PARAMUS, N.J. - Hunter Mahan's two-year victory drought might not have been as long as it turned out to be. He could have won the Canadian Open last July, given that he was leading after two rounds, only to abruptly leave during warm-ups to catch a private jet to Texas so he could be with his wife, Kandi, for the birth of their first child.
He never regretted that decision, even though it cost him a chance to win the $1,008,000 first prize. Mahan figured that was a once-in-a-lifetime event and that he would have other chances to win tournaments, as he did Sunday.
He walked off the 18th at the Barclays with a two-stroke lead and stunned to see Kandi and 1-year-old Zoe waiting for him. Kandi had chosen to surprise him by flying from Texas to make up for his trip last year.
"That's one way to look at it," Kandi said.
Except Mahan didn't look at it that way. "Well, you know, there was nothing to make up for," he said after finishing 14 under and earning $1,440,000. "But it feels good to be in contention and get a win."
The triumph in the first leg of the FedEx Cup playoffs was a watershed for the 32-year-old golfer. It moved him to No. 1 on the FedEx Cup points list and gave him a massive boost in consideration to be one of captain Tom Watson's picks for the U.S. Ryder Cup team.
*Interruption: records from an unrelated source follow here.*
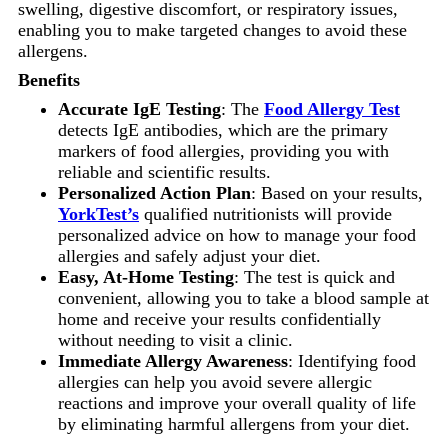
swelling, digestive discomfort, or respiratory issues,
enabling you to make targeted changes to avoid these
allergens.
Benefits
Accurate IgE Testing
: The
Food Allergy Test
detects IgE antibodies, which are the primary
markers of food allergies, providing you with
reliable and scientific results.
Personalized Action Plan
: Based on your results,
YorkTest’s
qualified nutritionists will provide
personalized advice on how to manage your food
allergies and safely adjust your diet.
Easy, At-Home Testing
: The test is quick and
convenient, allowing you to take a blood sample at
home and receive your results confidentially
without needing to visit a clinic.
Immediate Allergy Awareness
: Identifying food
allergies can help you avoid severe allergic
reactions and improve your overall quality of life
by eliminating harmful allergens from your diet.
"I've been thinking about it for a few weeks," Mahan said. "I have no idea what he's thinking or if he has any sort of strategy. But I think a win is a good step in the right direction."
That decision is for another day. The FedEx Cup means plenty to Mahan, the only golfer to have played in all 29 events in playoff history. Yesterday, he was the coolest and ablest at Ridgewood CC. "It suits my game," he said, mindful that he shot a course-record 62 in 2008.
He burst out of a crowded pack with birdies on Nos. 15, 16 and 17. That built a three-stroke lead and his 6-under 65 held off Stuart Appleby, Cameron Tringale and Jason Day, all two strokes back.
Mahan was better under fire than third-round co-leader Jim Furyk, who shot 70 and finished four strokes behind.
"[He was] just consistent," said Morgan Hoffmann of Wyckoff, New Jersey, whose roars from local fans didn't faze playing partner Mahan. "He plodded along and made birdies where he needed to and didn't make mistakes. It was really cool to play with him and watch that happen."
Even a bogey on the final hole -- a drive into the right trees, a layup and poor pitch that missed the green -- didn't fluster Mahan. The only thing that did unnerve him was the sight of his wife and daughter near the 18th green.
"I was almost in shock," Mahan said, noting that Day still had to finish the hole. "I'm like, 'Wait a minute, should they be on the green or not? What should we do?' There was a lot going on in my head and it was hard to keep it straight."
Kandi said she made the decision to fly up Saturday night and kept it from him.
She and her daughter boarded a flight in Odessa, Texas, at 10:30 a.m., changed planes in Dallas, reached Newark at 4:15 and got to the course when her husband was on No. 16. They hid until he was done.
"He had always said it's a dream of his to win a tournament and have his baby girl there," she said. "I thought we'd better go."